» Problem description: Return every line in each of the following items, unchanged and in the same order.

***** Provided material *****

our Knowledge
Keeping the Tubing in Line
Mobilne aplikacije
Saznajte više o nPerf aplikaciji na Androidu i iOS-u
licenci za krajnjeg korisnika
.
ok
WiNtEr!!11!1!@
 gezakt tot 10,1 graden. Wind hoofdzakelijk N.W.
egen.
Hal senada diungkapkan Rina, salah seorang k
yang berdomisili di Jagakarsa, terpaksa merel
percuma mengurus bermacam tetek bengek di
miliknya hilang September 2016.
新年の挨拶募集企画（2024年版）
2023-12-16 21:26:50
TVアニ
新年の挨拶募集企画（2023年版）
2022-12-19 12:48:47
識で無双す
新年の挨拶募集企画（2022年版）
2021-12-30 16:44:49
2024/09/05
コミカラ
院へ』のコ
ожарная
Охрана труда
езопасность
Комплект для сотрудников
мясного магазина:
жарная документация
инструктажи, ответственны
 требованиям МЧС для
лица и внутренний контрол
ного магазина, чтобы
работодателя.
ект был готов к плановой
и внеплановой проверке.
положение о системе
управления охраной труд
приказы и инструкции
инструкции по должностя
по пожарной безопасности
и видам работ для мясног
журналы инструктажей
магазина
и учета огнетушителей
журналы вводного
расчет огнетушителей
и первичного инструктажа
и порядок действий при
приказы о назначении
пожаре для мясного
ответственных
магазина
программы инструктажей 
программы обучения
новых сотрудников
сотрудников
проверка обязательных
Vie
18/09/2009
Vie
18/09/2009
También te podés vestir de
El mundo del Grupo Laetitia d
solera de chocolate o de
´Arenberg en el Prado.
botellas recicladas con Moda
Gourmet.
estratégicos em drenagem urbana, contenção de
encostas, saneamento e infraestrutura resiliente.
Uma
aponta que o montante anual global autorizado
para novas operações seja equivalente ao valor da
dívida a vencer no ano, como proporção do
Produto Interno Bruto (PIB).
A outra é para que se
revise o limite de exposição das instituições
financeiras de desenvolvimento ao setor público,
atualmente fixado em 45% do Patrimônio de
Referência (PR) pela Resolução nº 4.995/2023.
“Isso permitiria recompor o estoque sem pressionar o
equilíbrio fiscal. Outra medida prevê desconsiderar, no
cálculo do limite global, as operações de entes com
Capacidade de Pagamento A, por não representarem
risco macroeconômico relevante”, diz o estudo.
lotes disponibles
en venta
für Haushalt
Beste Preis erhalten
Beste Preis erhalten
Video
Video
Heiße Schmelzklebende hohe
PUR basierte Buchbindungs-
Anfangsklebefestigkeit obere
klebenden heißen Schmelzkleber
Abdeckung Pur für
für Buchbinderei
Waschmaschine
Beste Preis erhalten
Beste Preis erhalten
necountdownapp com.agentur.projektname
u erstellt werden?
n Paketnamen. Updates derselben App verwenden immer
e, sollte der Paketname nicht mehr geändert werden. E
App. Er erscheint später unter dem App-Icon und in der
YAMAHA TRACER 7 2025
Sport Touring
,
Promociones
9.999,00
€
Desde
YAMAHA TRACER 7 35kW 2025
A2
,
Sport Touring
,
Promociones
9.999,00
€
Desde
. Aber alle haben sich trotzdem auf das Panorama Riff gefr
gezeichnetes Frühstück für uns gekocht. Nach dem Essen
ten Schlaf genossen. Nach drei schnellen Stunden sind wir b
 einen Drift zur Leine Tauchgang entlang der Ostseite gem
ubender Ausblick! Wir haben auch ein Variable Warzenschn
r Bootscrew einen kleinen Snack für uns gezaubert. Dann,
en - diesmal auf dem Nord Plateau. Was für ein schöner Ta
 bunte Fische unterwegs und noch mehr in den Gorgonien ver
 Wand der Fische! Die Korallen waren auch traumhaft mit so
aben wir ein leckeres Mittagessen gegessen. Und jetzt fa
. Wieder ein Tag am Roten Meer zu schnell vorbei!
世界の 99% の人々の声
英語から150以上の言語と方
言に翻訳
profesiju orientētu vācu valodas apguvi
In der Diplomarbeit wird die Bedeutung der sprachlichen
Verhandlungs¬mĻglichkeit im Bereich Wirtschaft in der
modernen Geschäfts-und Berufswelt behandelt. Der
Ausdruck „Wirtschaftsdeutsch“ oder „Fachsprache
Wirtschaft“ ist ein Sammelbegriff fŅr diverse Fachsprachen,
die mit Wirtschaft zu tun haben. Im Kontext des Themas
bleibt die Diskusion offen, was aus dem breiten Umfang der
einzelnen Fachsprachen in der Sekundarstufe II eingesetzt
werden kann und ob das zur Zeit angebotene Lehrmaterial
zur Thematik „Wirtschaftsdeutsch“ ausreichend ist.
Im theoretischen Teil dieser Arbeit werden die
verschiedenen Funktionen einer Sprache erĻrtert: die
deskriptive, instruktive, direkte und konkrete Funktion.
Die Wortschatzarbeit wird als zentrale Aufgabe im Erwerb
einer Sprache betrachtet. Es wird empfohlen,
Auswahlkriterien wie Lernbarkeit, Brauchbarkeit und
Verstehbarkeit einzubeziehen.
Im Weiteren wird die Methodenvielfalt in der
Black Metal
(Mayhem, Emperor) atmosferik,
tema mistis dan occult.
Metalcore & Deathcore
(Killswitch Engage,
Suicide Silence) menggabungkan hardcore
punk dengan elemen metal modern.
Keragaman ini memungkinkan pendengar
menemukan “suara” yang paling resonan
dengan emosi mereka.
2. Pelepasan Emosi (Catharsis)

*****

» Problem solution:
our Knowledge
Keeping the Tubing in Line
Mobilne aplikacije
Saznajte više o nPerf aplikaciji na Androidu i iOS-u
licenci za krajnjeg korisnika
.
ok
WiNtEr!!11!1!@
 gezakt tot 10,1 graden. Wind hoofdzakelijk N.W.
egen.
Hal senada diungkapkan Rina, salah seorang k
yang berdomisili di Jagakarsa, terpaksa merel
percuma mengurus bermacam tetek bengek di
miliknya hilang September 2016.
新年の挨拶募集企画（2024年版）
2023-12-16 21:26:50
TVアニ
新年の挨拶募集企画（2023年版）
2022-12-19 12:48:47
識で無双す
新年の挨拶募集企画（2022年版）
2021-12-30 16:44:49
2024/09/05
コミカラ
院へ』のコ
ожарная
Охрана труда
езопасность
Комплект для сотрудников
мясного магазина:
жарная документация
инструктажи, ответственны
 требованиям МЧС для
лица и внутренний контрол
ного магазина, чтобы
работодателя.
ект был готов к плановой
и внеплановой проверке.
положение о системе
управления охраной труд
приказы и инструкции
инструкции по должностя
по пожарной безопасности
и видам работ для мясног
журналы инструктажей
магазина
и учета огнетушителей
журналы вводного
расчет огнетушителей
и первичного инструктажа
и порядок действий при
приказы о назначении
пожаре для мясного
ответственных
магазина
программы инструктажей 
программы обучения
новых сотрудников
сотрудников
проверка обязательных
Vie
18/09/2009
Vie
18/09/2009
También te podés vestir de
El mundo del Grupo Laetitia d
solera de chocolate o de
´Arenberg en el Prado.
botellas recicladas con Moda
Gourmet.
estratégicos em drenagem urbana, contenção de
encostas, saneamento e infraestrutura resiliente.
Uma
aponta que o montante anual global autorizado
para novas operações seja equivalente ao valor da
dívida a vencer no ano, como proporção do
Produto Interno Bruto (PIB).
A outra é para que se
revise o limite de exposição das instituições
financeiras de desenvolvimento ao setor público,
atualmente fixado em 45% do Patrimônio de
Referência (PR) pela Resolução nº 4.995/2023.
“Isso permitiria recompor o estoque sem pressionar o
equilíbrio fiscal. Outra medida prevê desconsiderar, no
cálculo do limite global, as operações de entes com
Capacidade de Pagamento A, por não representarem
risco macroeconômico relevante”, diz o estudo.
lotes disponibles
en venta
für Haushalt
Beste Preis erhalten
Beste Preis erhalten
Video
Video
Heiße Schmelzklebende hohe
PUR basierte Buchbindungs-
Anfangsklebefestigkeit obere
klebenden heißen Schmelzkleber
Abdeckung Pur für
für Buchbinderei
Waschmaschine
Beste Preis erhalten
Beste Preis erhalten
necountdownapp com.agentur.projektname
u erstellt werden?
n Paketnamen. Updates derselben App verwenden immer
e, sollte der Paketname nicht mehr geändert werden. E
App. Er erscheint später unter dem App-Icon und in der
YAMAHA TRACER 7 2025
Sport Touring
,
Promociones
9.999,00
€
Desde
YAMAHA TRACER 7 35kW 2025
A2
,
Sport Touring
,
Promociones
9.999,00
€
Desde
. Aber alle haben sich trotzdem auf das Panorama Riff gefr
gezeichnetes Frühstück für uns gekocht. Nach dem Essen
ten Schlaf genossen. Nach drei schnellen Stunden sind wir b
 einen Drift zur Leine Tauchgang entlang der Ostseite gem
ubender Ausblick! Wir haben auch ein Variable Warzenschn
r Bootscrew einen kleinen Snack für uns gezaubert. Dann,
en - diesmal auf dem Nord Plateau. Was für ein schöner Ta
 bunte Fische unterwegs und noch mehr in den Gorgonien ver
 Wand der Fische! Die Korallen waren auch traumhaft mit so
aben wir ein leckeres Mittagessen gegessen. Und jetzt fa
. Wieder ein Tag am Roten Meer zu schnell vorbei!
世界の 99% の人々の声
英語から150以上の言語と方
言に翻訳
profesiju orientētu vācu valodas apguvi
In der Diplomarbeit wird die Bedeutung der sprachlichen
Verhandlungs¬mĻglichkeit im Bereich Wirtschaft in der
modernen Geschäfts-und Berufswelt behandelt. Der
Ausdruck „Wirtschaftsdeutsch“ oder „Fachsprache
Wirtschaft“ ist ein Sammelbegriff fŅr diverse Fachsprachen,
die mit Wirtschaft zu tun haben. Im Kontext des Themas
bleibt die Diskusion offen, was aus dem breiten Umfang der
einzelnen Fachsprachen in der Sekundarstufe II eingesetzt
werden kann und ob das zur Zeit angebotene Lehrmaterial
zur Thematik „Wirtschaftsdeutsch“ ausreichend ist.
Im theoretischen Teil dieser Arbeit werden die
verschiedenen Funktionen einer Sprache erĻrtert: die
deskriptive, instruktive, direkte und konkrete Funktion.
Die Wortschatzarbeit wird als zentrale Aufgabe im Erwerb
einer Sprache betrachtet. Es wird empfohlen,
Auswahlkriterien wie Lernbarkeit, Brauchbarkeit und
Verstehbarkeit einzubeziehen.
Im Weiteren wird die Methodenvielfalt in der
Black Metal
(Mayhem, Emperor) atmosferik,
tema mistis dan occult.
Metalcore & Deathcore
(Killswitch Engage,
Suicide Silence) menggabungkan hardcore
punk dengan elemen metal modern.
Keragaman ini memungkinkan pendengar
menemukan “suara” yang paling resonan
dengan emosi mereka.
2. Pelepasan Emosi (Catharsis)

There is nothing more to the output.